By strengthening the common defense, by stimulating world commerce, by meeting new hopes, these associations serve the cause of a flourishing world.
We will take new steps this year to help strengthen the Alliance for Progress, the unity of Europe, the community of the Atlantic, the regional organizations of developing continents, and that supreme association—the United Nations.
We will work to strengthen economic cooperation, to reduce barriers to trade, and to improve international finance.
From the Marshall plan to this very moment tonight, that policy has rested on the claims of compassion, and the certain knowledge that only a people advancing in expectation will build secure and peaceful lands.
This year I propose major new directions in our program of foreign assistance to help those countries who will help themselves.
We will conduct a worldwide attack on the problems of hunger and disease and ignorance.

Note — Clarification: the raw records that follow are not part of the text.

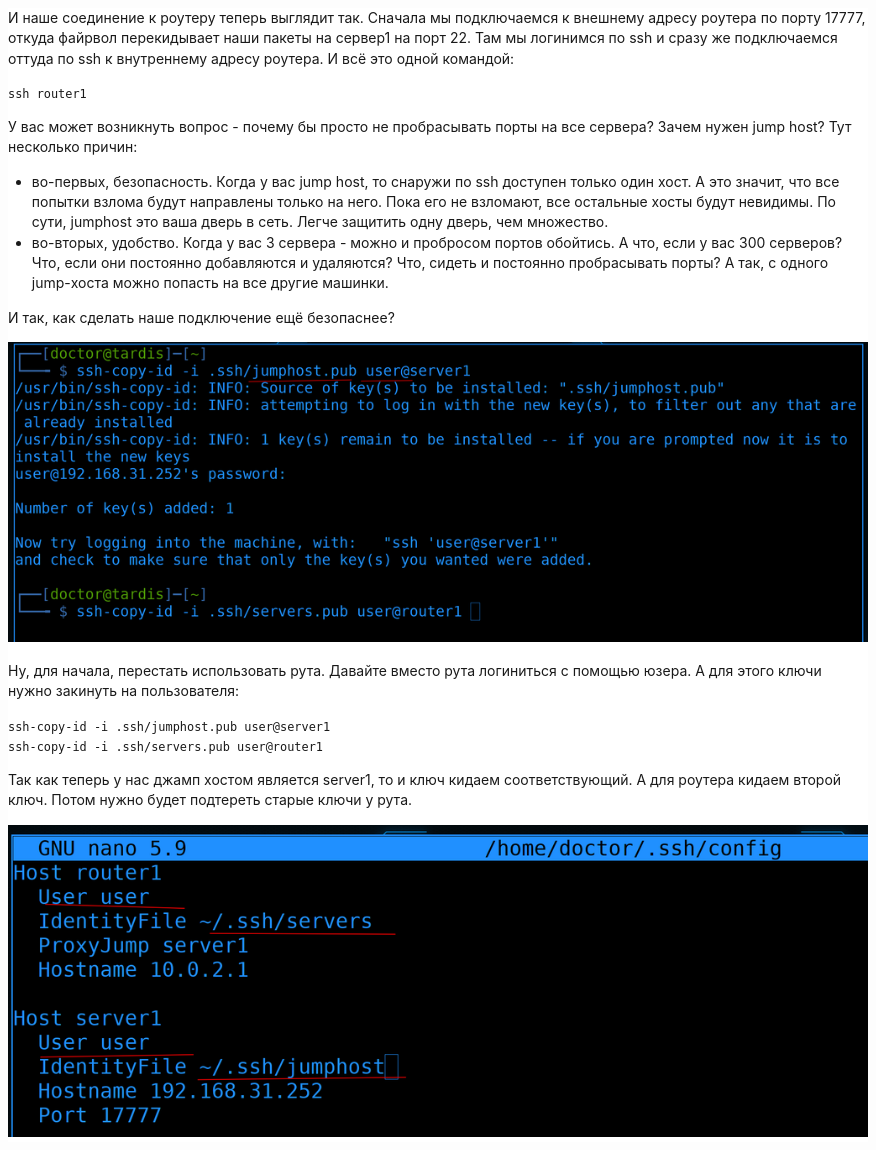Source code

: И наше соединение к роутеру теперь выглядит так. Сначала мы подключаемся к внешнему адресу роутера по порту 17777, откуда файрвол перекидывает наши пакеты на сервер1 на порт 22. Там мы логинимся по ssh и сразу же подключаемся оттуда по ssh к внутреннему адресу роутера. И всё это одной командой:

```
ssh router1
```

У вас может возникнуть вопрос - почему бы просто не пробрасывать порты на все сервера? Зачем нужен jump host? Тут несколько причин:

- во-первых, безопасность. Когда у вас jump host, то снаружи по ssh доступен только один хост. А это значит, что все попытки взлома будут направлены только на него. Пока его не взломают, все остальные хосты будут невидимы. По сути, jumphost это ваша дверь в сеть. Легче защитить одну дверь, чем множество. 
- во-вторых, удобство. Когда у вас 3 сервера - можно и пробросом портов обойтись. А что, если у вас 300 серверов? Что, если они постоянно добавляются и удаляются? Что, сидеть и постоянно пробрасывать порты? А так, с одного jump-хоста можно попасть на все другие машинки.

И так, как сделать наше подключение ещё безопаснее? 

![](images/sshkey4.png)

Ну, для начала, перестать использовать рута. Давайте вместо рута логиниться с помощью юзера. А для этого ключи нужно закинуть на пользователя:

```
ssh-copy-id -i .ssh/jumphost.pub user@server1
ssh-copy-id -i .ssh/servers.pub user@router1
```

Так как теперь у нас джамп хостом является server1, то и ключ кидаем соответствующий. А для роутера кидаем второй ключ. Потом нужно будет подтереть старые ключи у рута.

![](images/sshconf6.png)
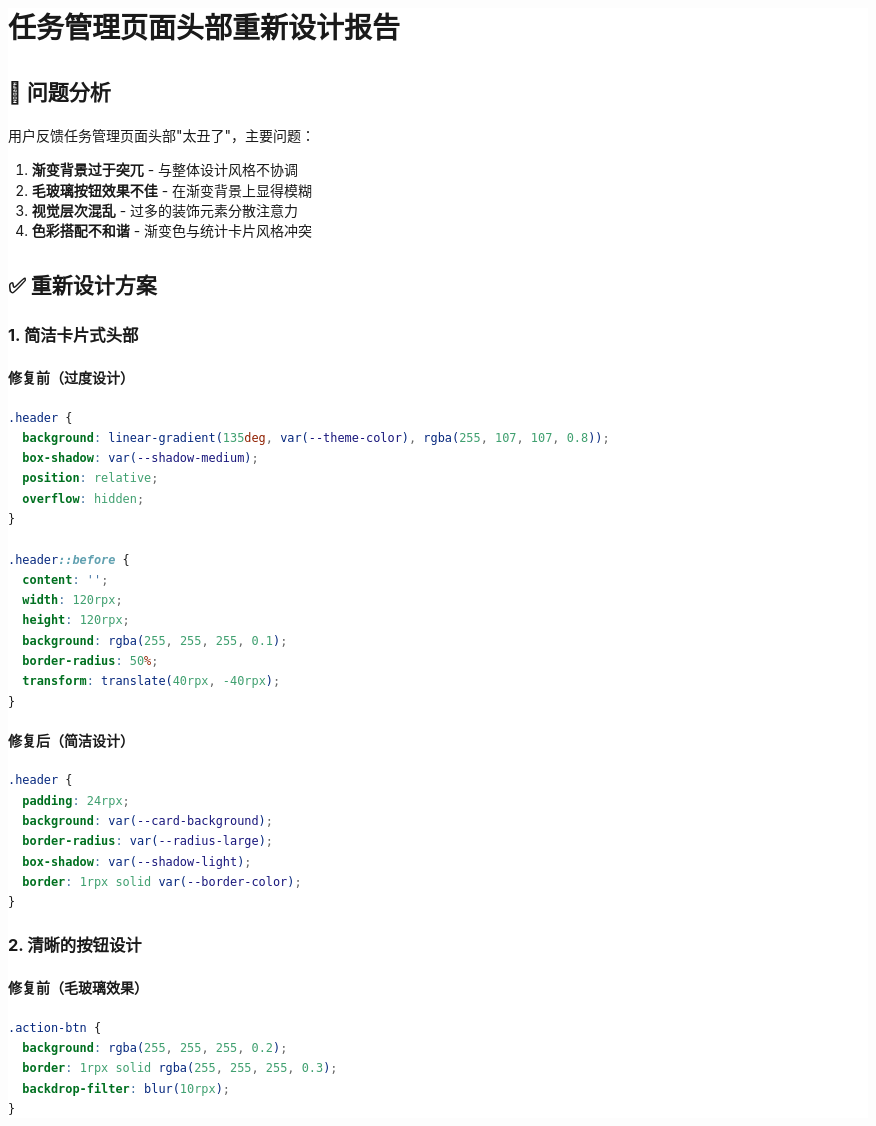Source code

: # 任务管理页面头部重新设计报告

## 🚨 问题分析
用户反馈任务管理页面头部"太丑了"，主要问题：
1. **渐变背景过于突兀** - 与整体设计风格不协调
2. **毛玻璃按钮效果不佳** - 在渐变背景上显得模糊
3. **视觉层次混乱** - 过多的装饰元素分散注意力
4. **色彩搭配不和谐** - 渐变色与统计卡片风格冲突

## ✅ 重新设计方案

### 1. 简洁卡片式头部
#### 修复前（过度设计）
```css
.header {
  background: linear-gradient(135deg, var(--theme-color), rgba(255, 107, 107, 0.8));
  box-shadow: var(--shadow-medium);
  position: relative;
  overflow: hidden;
}

.header::before {
  content: '';
  width: 120rpx;
  height: 120rpx;
  background: rgba(255, 255, 255, 0.1);
  border-radius: 50%;
  transform: translate(40rpx, -40rpx);
}
```

#### 修复后（简洁设计）
```css
.header {
  padding: 24rpx;
  background: var(--card-background);
  border-radius: var(--radius-large);
  box-shadow: var(--shadow-light);
  border: 1rpx solid var(--border-color);
}
```

### 2. 清晰的按钮设计
#### 修复前（毛玻璃效果）
```css
.action-btn {
  background: rgba(255, 255, 255, 0.2);
  border: 1rpx solid rgba(255, 255, 255, 0.3);
  backdrop-filter: blur(10rpx);
}
```
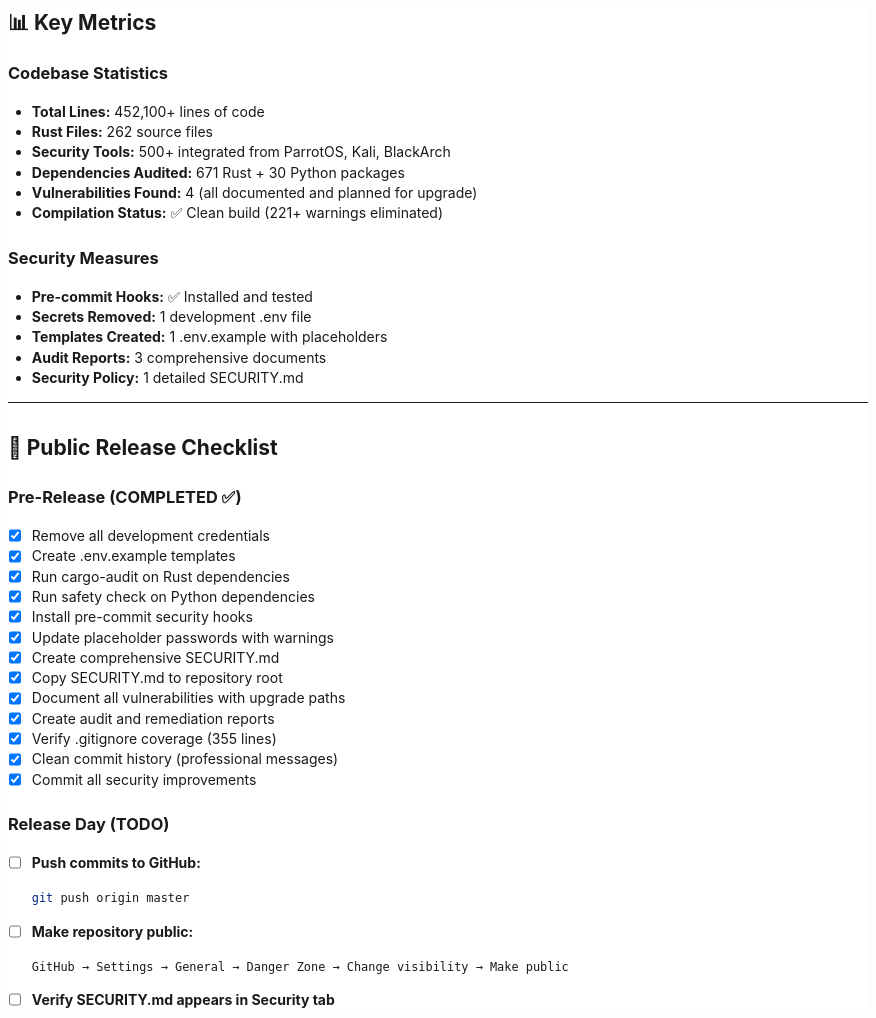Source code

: 
## 📊 Key Metrics

### Codebase Statistics
- **Total Lines:** 452,100+ lines of code
- **Rust Files:** 262 source files
- **Security Tools:** 500+ integrated from ParrotOS, Kali, BlackArch
- **Dependencies Audited:** 671 Rust + 30 Python packages
- **Vulnerabilities Found:** 4 (all documented and planned for upgrade)
- **Compilation Status:** ✅ Clean build (221+ warnings eliminated)

### Security Measures
- **Pre-commit Hooks:** ✅ Installed and tested
- **Secrets Removed:** 1 development .env file
- **Templates Created:** 1 .env.example with placeholders
- **Audit Reports:** 3 comprehensive documents
- **Security Policy:** 1 detailed SECURITY.md

---

## 🚀 Public Release Checklist

### Pre-Release (COMPLETED ✅)

- [x] Remove all development credentials
- [x] Create .env.example templates
- [x] Run cargo-audit on Rust dependencies
- [x] Run safety check on Python dependencies
- [x] Install pre-commit security hooks
- [x] Update placeholder passwords with warnings
- [x] Create comprehensive SECURITY.md
- [x] Copy SECURITY.md to repository root
- [x] Document all vulnerabilities with upgrade paths
- [x] Create audit and remediation reports
- [x] Verify .gitignore coverage (355 lines)
- [x] Clean commit history (professional messages)
- [x] Commit all security improvements

### Release Day (TODO)

- [ ] **Push commits to GitHub:**
  ```bash
  git push origin master
  ```

- [ ] **Make repository public:**
  ```
  GitHub → Settings → General → Danger Zone → Change visibility → Make public
  ```

- [ ] **Verify SECURITY.md appears in Security tab**
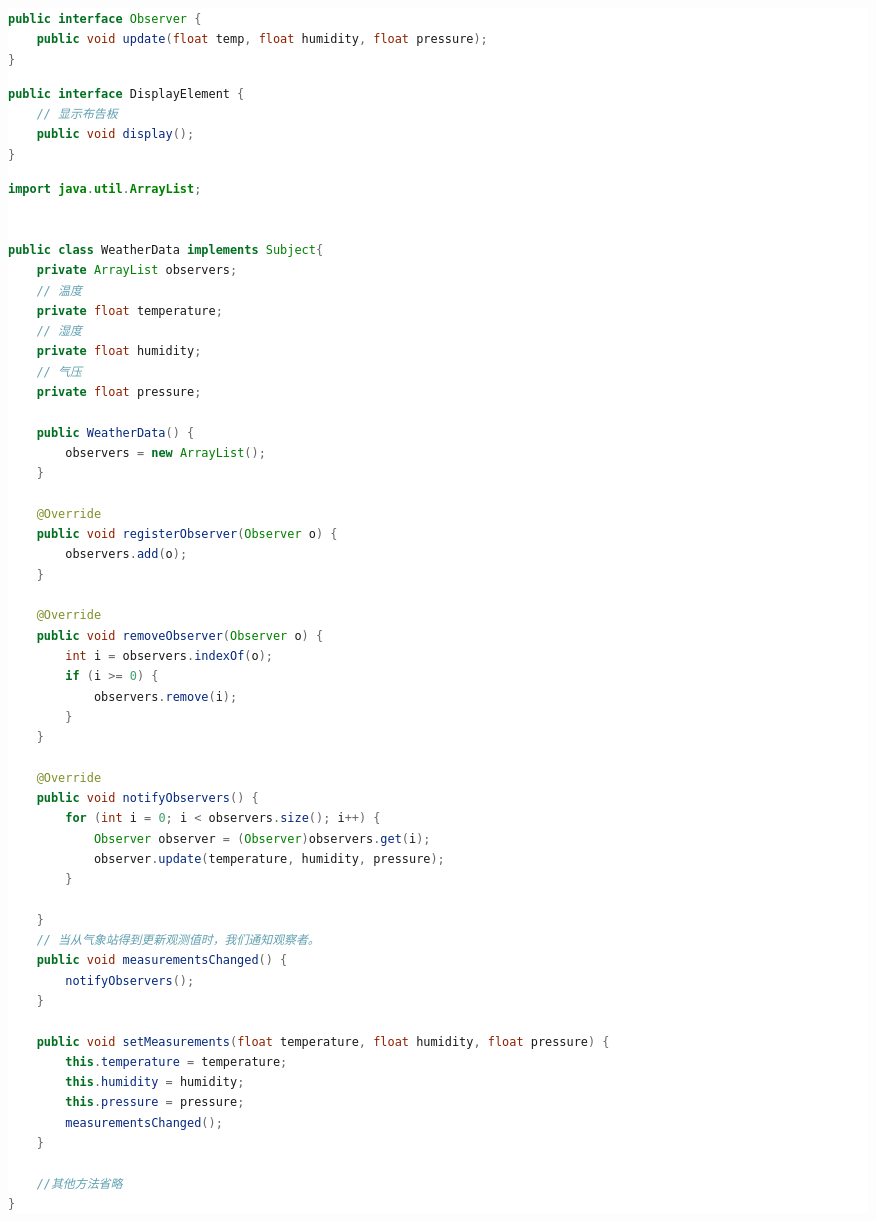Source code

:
 ```java
public interface Observer {
    public void update(float temp, float humidity, float pressure);
}
```

```java
public interface DisplayElement {
    // 显示布告板
    public void display();
}
```

```java
import java.util.ArrayList;


public class WeatherData implements Subject{
    private ArrayList observers;
    // 温度
    private float temperature;
    // 湿度
    private float humidity;
    // 气压
    private float pressure;

    public WeatherData() {
        observers = new ArrayList();
    }

    @Override
    public void registerObserver(Observer o) {
        observers.add(o);
    }

    @Override
    public void removeObserver(Observer o) {
        int i = observers.indexOf(o);
        if (i >= 0) {
            observers.remove(i);
        }
    }

    @Override
    public void notifyObservers() {
        for (int i = 0; i < observers.size(); i++) {
            Observer observer = (Observer)observers.get(i);
            observer.update(temperature, humidity, pressure);
        }

    }
    // 当从气象站得到更新观测值时，我们通知观察者。
    public void measurementsChanged() {
        notifyObservers();
    }

    public void setMeasurements(float temperature, float humidity, float pressure) {
        this.temperature = temperature;
        this.humidity = humidity;
        this.pressure = pressure;
        measurementsChanged();
    }

    //其他方法省略
}
```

We will place the matchless skill and the resources of our own great America, in farming and in fertilizers, at the service of those countries committed to develop a modern agriculture.
We will aid those who educate the young in other lands, and we will give children in other continents the same head start that we are trying to give our own children. To advance these ends I will propose the International Education Act of 1966.
I will also propose the International Health Act of 1966 to strike at disease by a new effort to bring modern skills and knowledge to the uncared-for, those suffering in the world, and by trying to wipe out smallpox and malaria and control yellow fever over most of the world during this next decade; to help countries trying to control population growth, by increasing our research—and we will earmark funds to help their efforts.
In the next year, from our foreign aid sources, we propose to dedicate $1 billion to these efforts, and we call on all who have the means to join us in this work in the world.
For a peaceful world order will be possible only when each country walks the way that it has chosen to walk for itself.
We follow this principle by encouraging the end of colonial rule.
We follow this principle, abroad as well as at home, by continued hostility to the rule of the many by the few—or the oppression of one race by another.
We follow this principle by building bridges to Eastern Europe. And I will ask the Congress for authority to remove the special tariff restrictions which are a barrier to increasing trade between the East and the West.
The insistent urge toward national independence is the strongest force of today’s world in which we live.
In Africa and Asia and Latin America it is shattering the designs of those who would subdue others to their ideas or their will.
It is eroding the unity of what was once a Stalinist empire.